For this reason alone, I would have to say that the answer to question 1 above should be “No” since few of us are aware of the myriad local ordinances passed by the localities we might pass through. However since both of these state statutes only govern loaded transportation, question 2 remains open.
Is There Anything Else?
Finally, we need to research the Virginia Administrative Code. People often forget that properly promulgated administrative regulations have the force and effect of law and that, since they are not ‘localities’, the agencies that promulgate them are not affected by preemption.
Here we find a single prohibition that seems to apply. 4VAC15-40-60(F) makes it “unlawful to possess or transport a loaded firearm … in or on any vehicle at any time on National Forest lands or [DGIF]-owned lands.”
Since many rural roads in Virginia traverse National Forest or DGIF-owned lands, this too presents a problem for question 1 above. However, it only applies to “loaded” firearms.
Subsection H of this regulation gives us the definition of a “loaded firearm” for purposes of interpreting this prohibition. It is “a firearm in which ammunition is chambered or loaded in the magazine or clip, when such magazine or clip is found engaged or partially engaged in a firearm.”
So once again, we find that an unloaded firearm would not cause an issue for our hypothetical teen. Let’s look at where we have arrived with our analysis.
Summary
Based upon our review of state statutes, allowable local ordinances, and promulgated regulations, we should now be able to answer the questions presented:
1) May an unaccompanied minor aged 16 or 17 possess and transport a loaded rifle or shotgun in a vehicle in Virginia while not specifically engaged in hunting or target practice?
“No. The possibility of running afoul of local ordinances alone makes this an issue for gun owners of all ages.”
2) If not, may an unaccompanied minor aged 16 or 17 possess and transport a cased and unloaded rifle or shotgun in a vehicle in Virginia while not specifically engaged in hunting or target practice?

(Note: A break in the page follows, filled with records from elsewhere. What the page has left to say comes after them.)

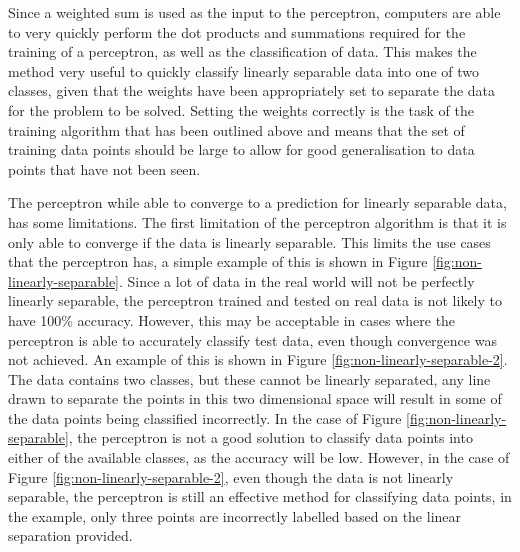 \documentclass[10pt,twocolumn,a4paper]{article}
\begin{document}
Since a weighted sum is used as the input to the perceptron, computers are able to very quickly perform the dot products and summations required for the training of a perceptron, as well as the classification of data. This makes the method very useful to quickly classify linearly separable data into one of two classes, given that the weights have been appropriately set to separate the data for the problem to be solved. Setting the weights correctly is the task of the training algorithm that has been outlined above and means that the set of training data points should be large to allow for good generalisation to data points that have not been seen.

The perceptron while able to converge to a prediction for linearly separable data, has some limitations. The first limitation of the perceptron algorithm is that it is only able to converge if the data is linearly separable. \cite{perceptron-lecture} This limits the use cases that the perceptron has, a simple example of this is shown in Figure \ref{fig:non-linearly-separable}. Since a lot of data in the real world will not be perfectly linearly separable, the perceptron trained and tested on real data is not likely to have 100\% accuracy. However, this may be acceptable in cases where the perceptron is able to accurately classify test data, even though convergence was not achieved. An example of this is shown in Figure \ref{fig:non-linearly-separable-2}. The data contains two classes, but these cannot be linearly separated, any line drawn to separate the points in this two dimensional space will result in some of the data points being classified incorrectly. In the case of Figure \ref{fig:non-linearly-separable}, the perceptron is not a good solution to classify data points into either of the available classes, as the accuracy will be low. However, in the case of Figure \ref{fig:non-linearly-separable-2}, even though the data is not linearly separable, the perceptron is still an effective method for classifying data points, in the example, only three points are incorrectly labelled based on the linear separation provided.
\end{document}
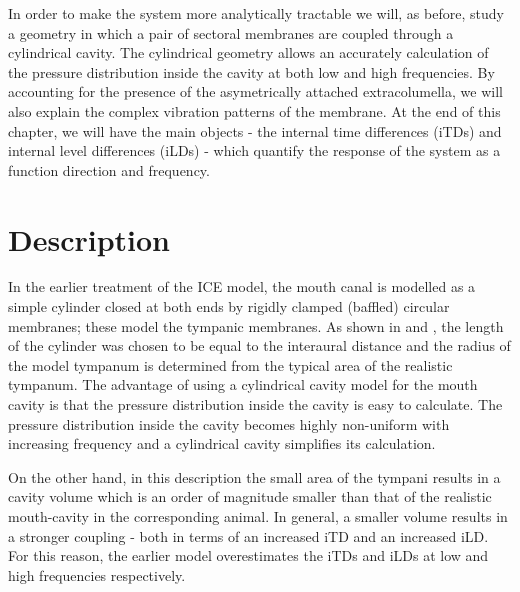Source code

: In order to make the system more analytically tractable we will, as before, study a geometry in which a pair of sectoral
membranes are coupled through a cylindrical cavity. The cylindrical geometry allows an accurately calculation of the 
pressure distribution inside the cavity at both low and high frequencies. By accounting for the presence of the asymetrically attached
extracolumella, we will also explain the complex vibration patterns of the membrane. At the end of this chapter, we will
have the main objects - the internal time differences (iTDs) and internal level differences (iLDs) - which 
quantify the response of the system as a function direction and frequency.

\section{Description}\label{description}
In the earlier treatment of the ICE model, the mouth canal is modelled as a simple cylinder closed at 
both ends by rigidly clamped (baffled) circular membranes; these model the tympanic membranes. As shown 
in \cite{vossenthesis} and \cite{vossenjasa}, the length of the cylinder was chosen to be equal to the interaural distance and the radius of the model tympanum is
determined from the typical area of the realistic tympanum. The advantage of using a cylindrical cavity model for the mouth cavity is that the pressure
distribution inside the cavity is easy to calculate. The pressure distribution inside the cavity becomes highly non-uniform 
with increasing frequency and a cylindrical cavity simplifies its calculation. 

On the other hand, in this description the small area of the tympani results in a cavity volume which 
is an order of magnitude smaller than that of the realistic mouth-cavity in the corresponding animal. In general, a smaller volume results in a stronger coupling - both in terms of an increased iTD and an increased
iLD. For this reason, the earlier model overestimates the iTDs and iLDs at
low and high frequencies respectively.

“Generally … yes. However, the answer where so-called ‘assault firearms’ is concerned is ‘absolutely not’ and our hypothetical teen would be subject to the same off-limits places as those over 18.”
Disclaimer: This information is presented for educational purposes only and does not give rise to an attorney-client relationship. Additionally, I am licensed to practice law in the Commonwealth of Virginia and this answer may not be appropriate for other states.